Project: Navicula Obscura
History of the canal:
The Canal Act passed in 1770 was for a route from Liverpool to Leeds via Parbold, Walton-le-Dale (just south of Preston), Colne and Skipton, with a branch from Burscough towards the River Ribble, a branch from Parbold to Wigan, a great aqueduct at Whalley and a branch from Shipley to Bradford.
In 1773, the first part to open was the lock-free section from Skipton to Bingley. In 1777, the canal was open between Liverpool, Parbold and Gathurst, near Wigan, and from Leeds to Gargrave, including the branch to Bradford. However, at this point all the funds had been spent and work came to a halt. (http://www.penninewaterways.co.uk)
History of the boat:
Origin of the name “Rahab”:
a) it is short,
b) it is easily mistaken for “rehab” which provides hours of amusement (no, really) for some people
c) it represents a biblical character who went from being pretty messed up to being reasonably ok.
We discovered afterwards that it also in Hebraic tradition means a great sea monster or demon of the deep, producer of chaos. Oh well.
For those who like to know this sort of thing, “Rahab” is a 45foot narrowboat with a cruiser stern and a 28hp Isuzu engine.

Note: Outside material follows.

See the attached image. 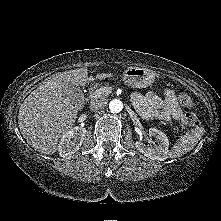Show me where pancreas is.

The Leeds Liverpool Canal is Britain’s longest inland waterway at 127 miles long with a staggering 91 locks and was opened in 1816. The Leeds Liverpool Canal took 46 years to build, and finally came in at five times the original budget. The first part to open was the lock-free section from Skipton to Bingley, in 1773. The canal was busy all through the nineteenth century and carried stone, coal and other goods. It passes right through the centre of Skipton, and at the canal basin there is a junction with the Springs Branch (Lord Thanet’s) Canal.